Willie Colón’s runaway success as a salsa star in the 1970s often obscures his origins as a teenage boogaloo hopeful back when he recorded his 1967 debut, El Malo. Only 16 at the time, Colón already demonstrated his potential as both trombonist and bandleader, especially on the album’s best songs like “Jazzy,” an instrumental Latin jazz gem, and “Skinny Papa,” an obvious “answer song” to Tito Puente’s 1966 boogaloo hit, “Fat Mama.” The latter also features vocals from a 21 year old Héctor Lavoe, marking the first partnership between the singer and Colón that would end up spanning over a dozen LPs.
Later in life, Latin jazz percussionist Bobby Matos would express misgivings over what he saw as the over-simplicity of his debut album, My Latin Soul. With respect to artists being their own worst critic, it’s still surprising to know his ambivalence since, to most people’s ears, My Latin Soul was one of the boogaloo’s more musically impressive LPs, partly owing to Matos’s training at the feet of such masters as Tito Puente and Willie Bobo.
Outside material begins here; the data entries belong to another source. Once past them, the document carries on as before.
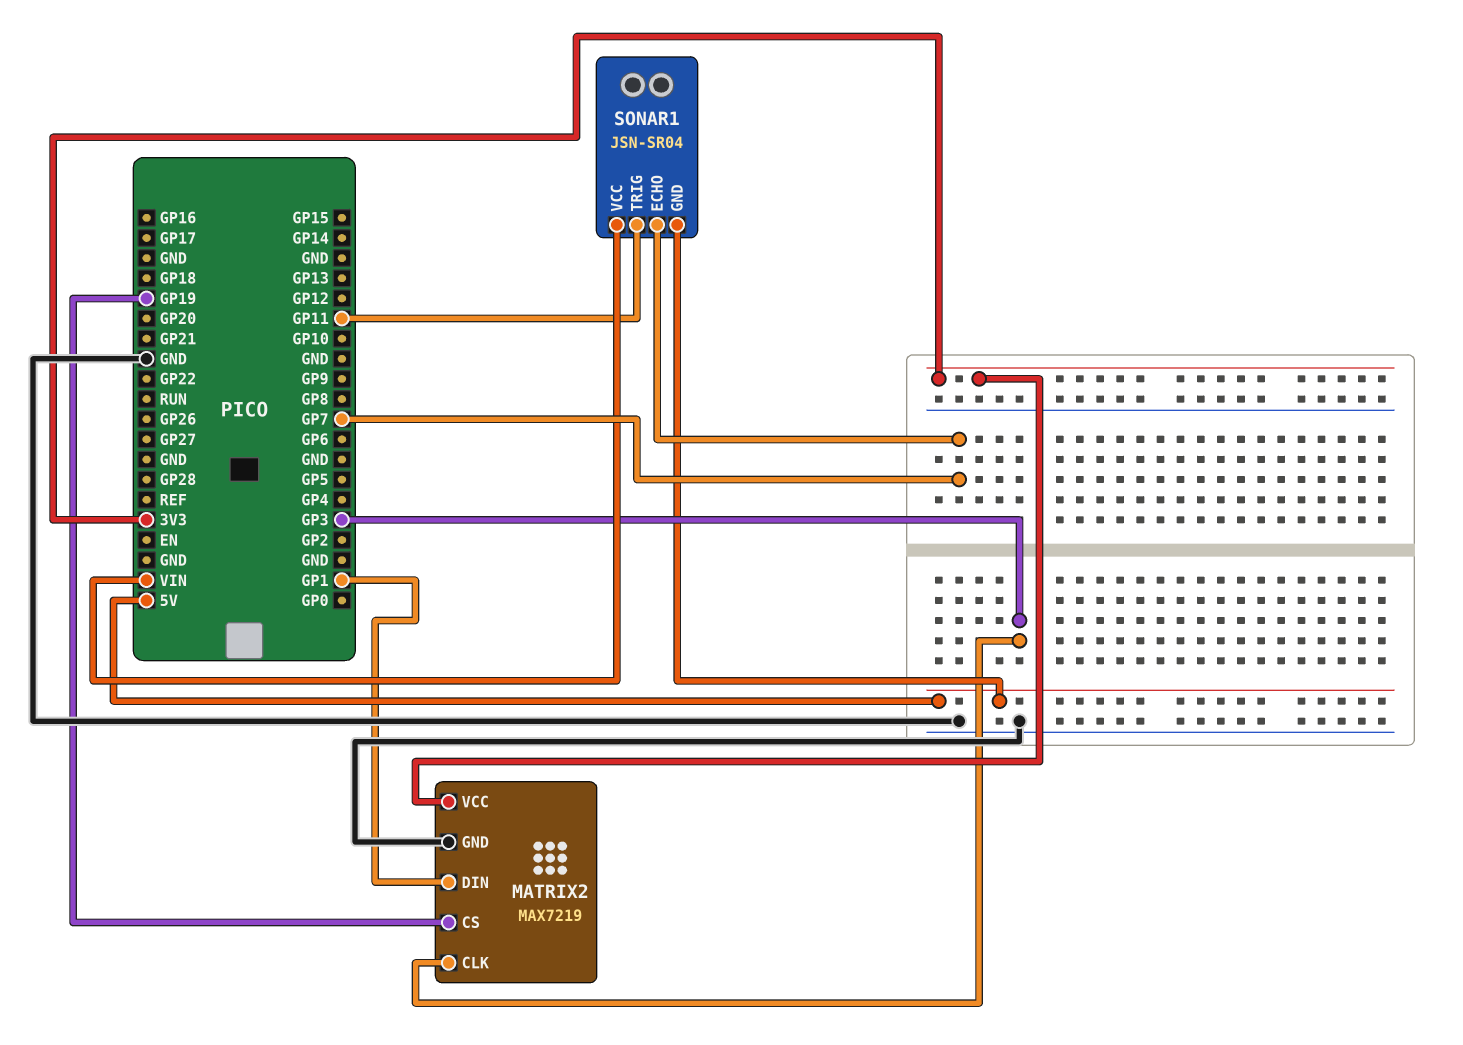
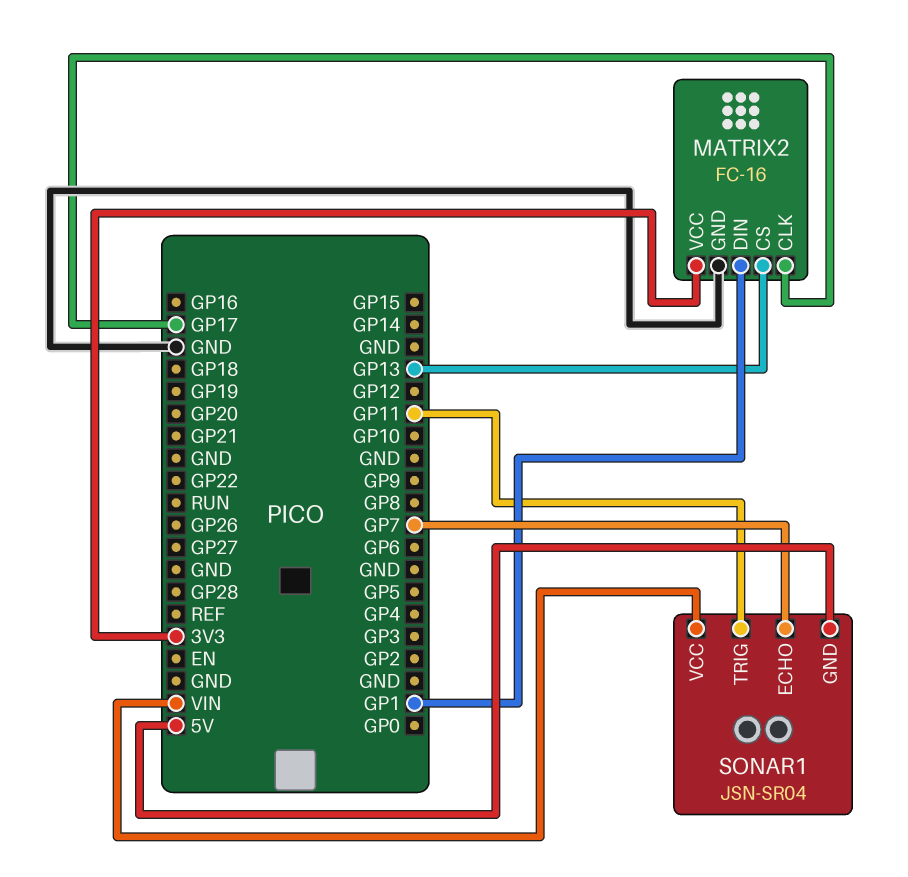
MATRIX2: MAX7219 -> FC-16
MATRIX2 pin CLK: GP3 -> GP17
MATRIX2 pin CS: GP19 -> GP13

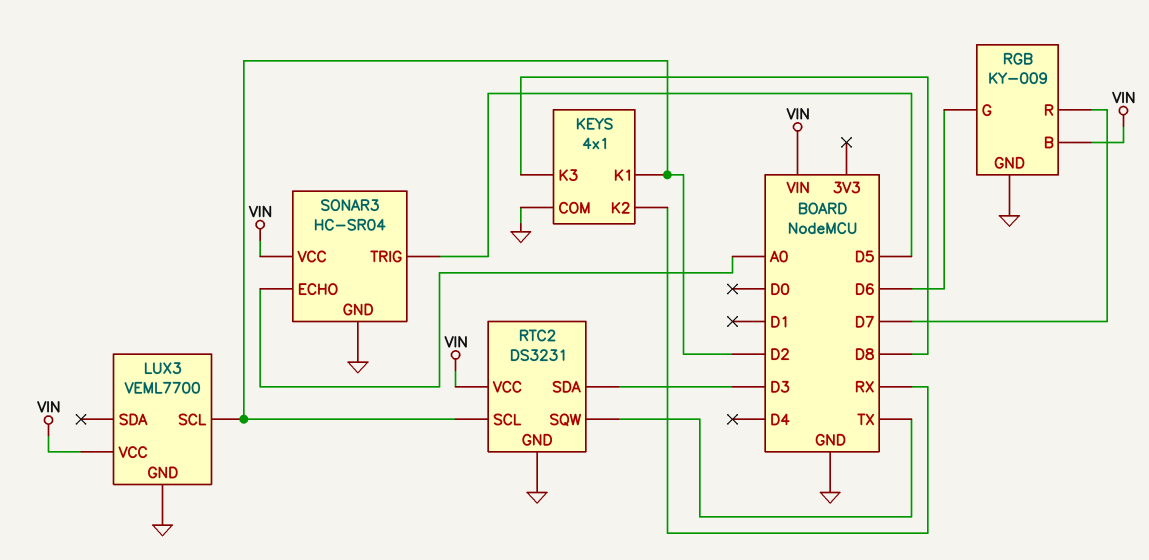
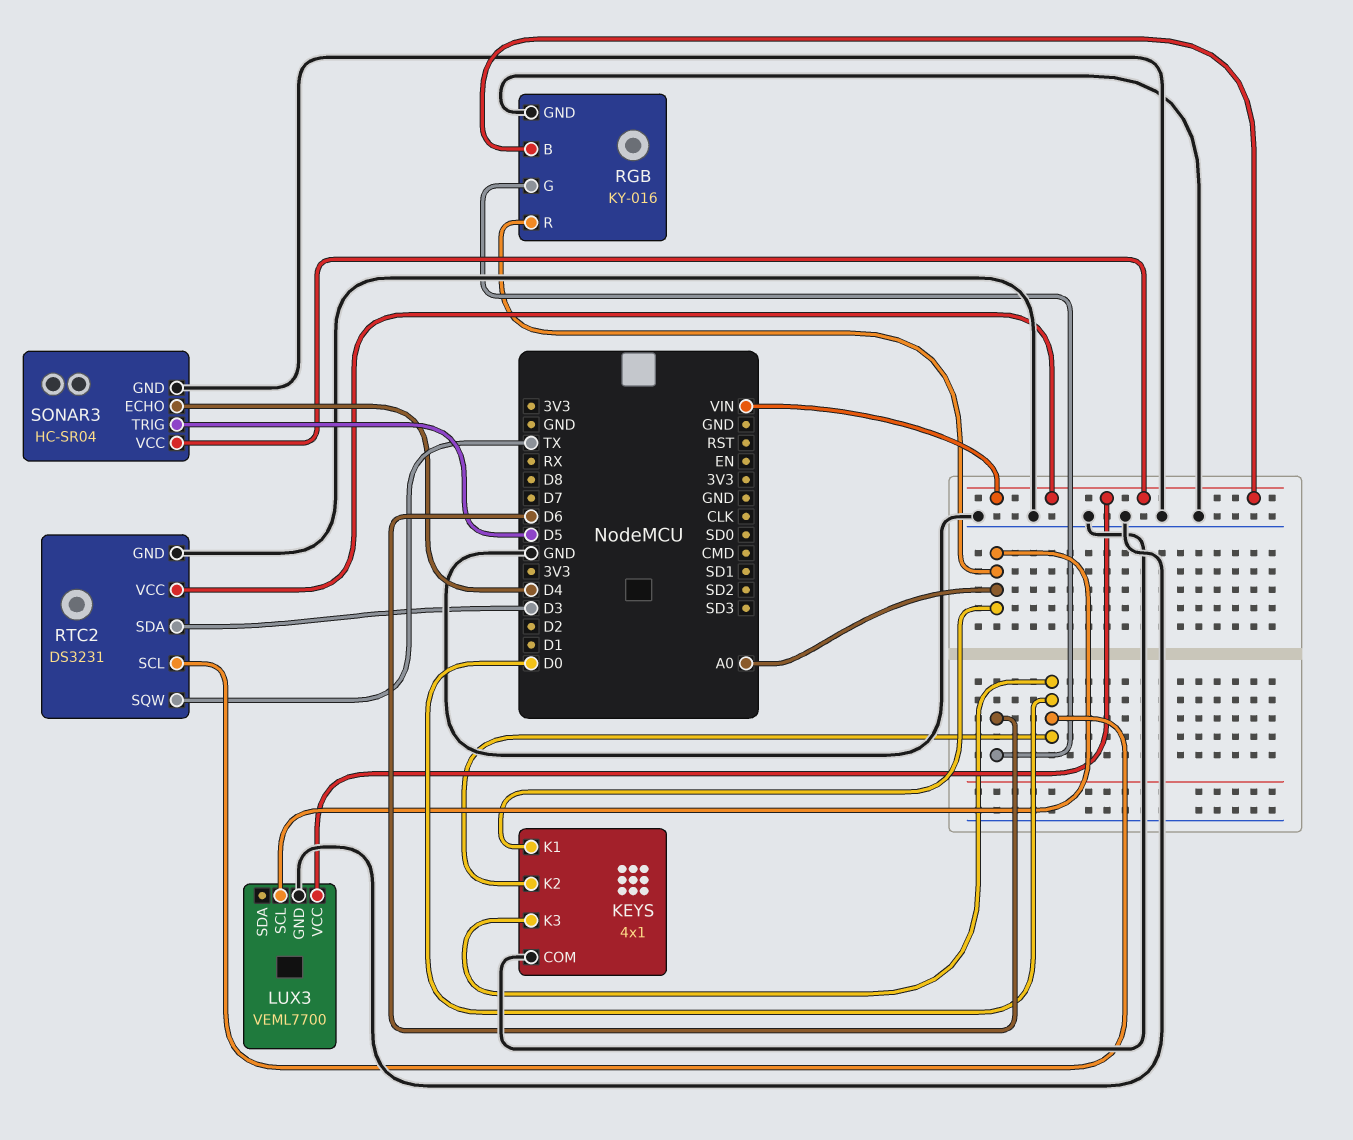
KEYS pin K1: D2 -> A0
KEYS pin K2: RX -> D0
KEYS pin K3: D8 -> D0
LUX3 pin SCL: D2 -> A0
RGB: KY-009 -> KY-016
RGB pin R: D7 -> A0
RTC2 pin SCL: D2 -> D0
SONAR3 pin ECHO: A0 -> D4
While his straight-ahead boogaloo tracks like “Trailo A Casa (Bring It On Home” are perfectly serviceable, it’s the more jazz and mambo-inspired songs that pop on here, such as on the five minute workout “Tema De Alma Latina (Latin Soul Theme)” and especially the irresistibly catchy “Nadie Baila Como Yo (Nobody Dances Like Me).”
Unlike other older New York Latin music stars who rejected the boogaloo explosion of the mid-‘60s as “bubblegum,” Ray Barretto took to Latin soul with aplomb, resulting in one of the era’s most sophisticated albums. The veteran bandleader’s musical experience shines on Acid, infusing jazz touches into the hypnotic title song and “Espiritu Libre” while showing his younger peers that he too can dance with boogaloo styles on tracks like “The Soul Drummers” and “El Nuevo Barretto.”
Latin boogaloo from New York City made major inroads in South American music scenes and few artists embraced its potential more than the prolific Peruvian pianist and later salsa star, Alfredo Linares. Originally released on the Colombian MAG label, Yo Traigo Boogaloo would have been an exceptional boogaloo LP in any country, with Traigo pounding out all manners of catchy montuno riffs on the keys, backed by an ace horn section. The title track is terrific but so are “Linares Blues” and “Boogaloo En Ambiente” while the LP’s many guaguancos are top form as well.
Africa Boogaloo highlights a marvelous homecoming of Afro-Cuban dance music back to its diasporic, sonic roots in West Africa. Filled with primarily local recordings originally cut in the 1960s and ‘70s, the comp offers a fascinating look into how groups and artists like Senegal’s Orchestra Baobab and Cameroon’s Charles Lembe found ways to integrate Latin music such as the son, mambo, and of course, the boogaloo, into their own regional traditions. It makes for a unique set of sounds that inspire further, deeper exploration into the vast diversity of West African musical styles.